J’aurais envie d’écrire une berceuse, là, aujourd’hui. C’est peut-être la neige qui tombe…

Jean-Pierre Guay est encore plus écrivain quand il cesse de vouloir écrire et alors qu’il lui semble que plus rien n’est à écrire. En ces moments, l’écriture devient véritablement une échappée, elle est le chemin qui se trace. On oublie ce qui vient avant et après dans le temps, on vit tout à coup dans l’instant.

Écrire ou peindre, ce n’est pas sérieux, seulement nécessaire.

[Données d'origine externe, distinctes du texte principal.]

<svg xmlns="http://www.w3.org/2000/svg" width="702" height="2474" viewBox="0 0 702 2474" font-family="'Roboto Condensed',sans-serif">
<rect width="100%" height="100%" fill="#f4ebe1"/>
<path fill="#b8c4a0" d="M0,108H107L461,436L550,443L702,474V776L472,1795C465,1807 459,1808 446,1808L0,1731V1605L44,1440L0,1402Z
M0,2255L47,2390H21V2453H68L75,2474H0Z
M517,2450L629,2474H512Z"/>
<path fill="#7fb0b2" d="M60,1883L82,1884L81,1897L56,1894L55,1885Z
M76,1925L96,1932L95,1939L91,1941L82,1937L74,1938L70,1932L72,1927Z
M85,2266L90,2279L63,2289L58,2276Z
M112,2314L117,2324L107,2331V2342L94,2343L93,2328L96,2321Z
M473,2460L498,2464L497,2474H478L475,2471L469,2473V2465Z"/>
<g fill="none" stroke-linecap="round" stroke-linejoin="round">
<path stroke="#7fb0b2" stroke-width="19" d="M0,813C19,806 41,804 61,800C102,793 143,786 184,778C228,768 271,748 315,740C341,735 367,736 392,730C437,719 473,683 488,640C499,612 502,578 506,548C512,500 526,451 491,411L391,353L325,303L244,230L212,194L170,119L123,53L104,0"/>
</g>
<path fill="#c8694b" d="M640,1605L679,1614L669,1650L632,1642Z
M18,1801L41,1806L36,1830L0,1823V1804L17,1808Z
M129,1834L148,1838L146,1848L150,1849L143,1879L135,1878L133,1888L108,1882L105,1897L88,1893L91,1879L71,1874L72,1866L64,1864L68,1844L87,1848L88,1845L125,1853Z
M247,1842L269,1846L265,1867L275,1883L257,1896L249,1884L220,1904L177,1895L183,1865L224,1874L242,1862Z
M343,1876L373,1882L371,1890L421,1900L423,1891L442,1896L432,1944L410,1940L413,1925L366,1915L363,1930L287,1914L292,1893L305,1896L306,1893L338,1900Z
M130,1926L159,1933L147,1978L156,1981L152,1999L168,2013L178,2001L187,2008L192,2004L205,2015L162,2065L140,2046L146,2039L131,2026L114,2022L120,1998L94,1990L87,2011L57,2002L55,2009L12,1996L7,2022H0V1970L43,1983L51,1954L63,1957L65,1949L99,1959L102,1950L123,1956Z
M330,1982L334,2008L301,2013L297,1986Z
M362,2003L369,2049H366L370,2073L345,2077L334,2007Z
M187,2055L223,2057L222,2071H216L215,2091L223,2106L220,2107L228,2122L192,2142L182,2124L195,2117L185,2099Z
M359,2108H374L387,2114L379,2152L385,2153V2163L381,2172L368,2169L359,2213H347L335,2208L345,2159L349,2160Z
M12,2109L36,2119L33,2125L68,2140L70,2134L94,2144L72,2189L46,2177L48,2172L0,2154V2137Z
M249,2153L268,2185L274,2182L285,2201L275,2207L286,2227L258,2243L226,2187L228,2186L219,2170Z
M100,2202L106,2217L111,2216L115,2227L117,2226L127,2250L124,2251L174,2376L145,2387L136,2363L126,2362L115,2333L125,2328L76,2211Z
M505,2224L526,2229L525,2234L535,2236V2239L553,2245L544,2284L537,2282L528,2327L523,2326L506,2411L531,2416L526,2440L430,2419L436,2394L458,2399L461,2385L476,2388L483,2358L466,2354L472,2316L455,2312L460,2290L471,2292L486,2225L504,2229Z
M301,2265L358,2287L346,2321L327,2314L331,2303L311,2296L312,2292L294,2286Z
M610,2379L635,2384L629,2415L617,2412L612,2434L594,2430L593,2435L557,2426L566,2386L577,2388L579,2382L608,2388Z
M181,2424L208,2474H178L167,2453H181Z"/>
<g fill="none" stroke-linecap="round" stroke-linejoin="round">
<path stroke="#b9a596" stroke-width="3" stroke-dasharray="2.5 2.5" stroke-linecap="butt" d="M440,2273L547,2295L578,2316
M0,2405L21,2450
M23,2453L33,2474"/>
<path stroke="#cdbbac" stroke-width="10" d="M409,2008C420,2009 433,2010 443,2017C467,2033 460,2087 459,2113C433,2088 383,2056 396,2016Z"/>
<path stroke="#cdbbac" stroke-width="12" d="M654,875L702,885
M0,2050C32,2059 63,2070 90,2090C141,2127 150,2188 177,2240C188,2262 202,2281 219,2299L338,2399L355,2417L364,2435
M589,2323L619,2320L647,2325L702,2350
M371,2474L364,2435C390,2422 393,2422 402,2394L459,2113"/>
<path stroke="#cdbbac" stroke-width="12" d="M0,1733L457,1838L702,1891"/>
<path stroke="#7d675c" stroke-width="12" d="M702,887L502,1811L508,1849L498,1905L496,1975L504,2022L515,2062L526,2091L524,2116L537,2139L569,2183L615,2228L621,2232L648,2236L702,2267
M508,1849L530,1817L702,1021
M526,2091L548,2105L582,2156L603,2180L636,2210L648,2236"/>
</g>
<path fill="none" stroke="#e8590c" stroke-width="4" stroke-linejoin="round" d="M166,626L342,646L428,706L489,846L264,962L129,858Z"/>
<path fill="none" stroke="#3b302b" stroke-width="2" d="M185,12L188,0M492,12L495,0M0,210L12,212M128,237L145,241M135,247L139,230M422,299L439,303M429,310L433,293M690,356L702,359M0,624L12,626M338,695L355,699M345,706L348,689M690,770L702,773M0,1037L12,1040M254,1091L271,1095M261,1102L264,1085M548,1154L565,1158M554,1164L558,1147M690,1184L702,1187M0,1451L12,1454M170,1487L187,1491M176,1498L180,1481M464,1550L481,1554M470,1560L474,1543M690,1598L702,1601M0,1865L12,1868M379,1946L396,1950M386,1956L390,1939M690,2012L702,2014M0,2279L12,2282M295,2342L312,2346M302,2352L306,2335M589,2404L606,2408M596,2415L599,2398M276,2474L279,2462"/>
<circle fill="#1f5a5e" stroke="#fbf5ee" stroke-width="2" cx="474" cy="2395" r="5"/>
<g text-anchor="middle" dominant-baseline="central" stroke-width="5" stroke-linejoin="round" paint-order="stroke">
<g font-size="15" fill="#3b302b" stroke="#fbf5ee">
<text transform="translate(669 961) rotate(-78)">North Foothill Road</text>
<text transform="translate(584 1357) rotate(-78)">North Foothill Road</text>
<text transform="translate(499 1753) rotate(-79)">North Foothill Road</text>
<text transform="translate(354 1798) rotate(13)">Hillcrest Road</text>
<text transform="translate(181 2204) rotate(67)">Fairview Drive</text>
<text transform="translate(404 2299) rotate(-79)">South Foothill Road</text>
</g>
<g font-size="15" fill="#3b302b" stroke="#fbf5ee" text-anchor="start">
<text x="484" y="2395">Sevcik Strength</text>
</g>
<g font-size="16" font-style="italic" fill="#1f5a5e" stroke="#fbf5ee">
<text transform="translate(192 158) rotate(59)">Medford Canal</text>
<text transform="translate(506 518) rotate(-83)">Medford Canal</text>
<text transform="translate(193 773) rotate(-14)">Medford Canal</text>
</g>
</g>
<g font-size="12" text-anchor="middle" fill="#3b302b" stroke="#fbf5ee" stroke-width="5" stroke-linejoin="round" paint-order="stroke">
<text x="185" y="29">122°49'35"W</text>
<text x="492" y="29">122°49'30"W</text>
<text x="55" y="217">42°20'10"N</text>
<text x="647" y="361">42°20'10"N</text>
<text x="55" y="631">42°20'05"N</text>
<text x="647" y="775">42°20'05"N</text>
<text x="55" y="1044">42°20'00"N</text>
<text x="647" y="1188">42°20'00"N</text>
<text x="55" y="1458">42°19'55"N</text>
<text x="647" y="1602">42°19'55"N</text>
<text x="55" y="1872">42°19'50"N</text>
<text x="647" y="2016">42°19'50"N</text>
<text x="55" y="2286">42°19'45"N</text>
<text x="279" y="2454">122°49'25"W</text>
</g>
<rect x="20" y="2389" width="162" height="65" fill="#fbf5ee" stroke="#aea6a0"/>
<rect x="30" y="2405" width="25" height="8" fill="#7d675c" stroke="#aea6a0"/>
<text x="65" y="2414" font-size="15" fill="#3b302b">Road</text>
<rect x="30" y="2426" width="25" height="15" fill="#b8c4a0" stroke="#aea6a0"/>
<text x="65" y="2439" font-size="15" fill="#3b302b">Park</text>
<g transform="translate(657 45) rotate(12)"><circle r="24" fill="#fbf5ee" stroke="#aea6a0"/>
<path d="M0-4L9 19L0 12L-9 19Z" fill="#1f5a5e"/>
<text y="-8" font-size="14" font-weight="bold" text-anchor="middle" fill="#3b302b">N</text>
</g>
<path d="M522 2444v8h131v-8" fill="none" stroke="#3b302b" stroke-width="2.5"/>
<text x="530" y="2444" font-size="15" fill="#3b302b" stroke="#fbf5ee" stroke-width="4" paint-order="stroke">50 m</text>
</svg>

Naturel, sans construction, simple, au fond toujours une seule et même question : comment aller le plus directement à ce qui est signifiant en évitant les détours de la représentation ?

La photographie ne sera toujours qu’un subterfuge pour saisir ce qui ne se laisse pas saisir dans une image. L’appareil, à la place de l’œil, permet de retenir le temps. Mais la photographie donne aussi l’illusion de se voir le plus naturellement possible comme les autres nous voient quand on oublie qu’ils sont là devant ou derrière soi. Il arrive un moment où la construction se laisse oublier, comme si poussée à sa perfection, elle disparaissait devant le naturel. Naturel et construction ne sont plus séparables.

Il neige encore. Les mots sont lents à venir. Je ne veux pas réveiller l’enfant qui dort, juste m’en approcher le plus près possible pour suivre sa respiration. Et m’en inspirer.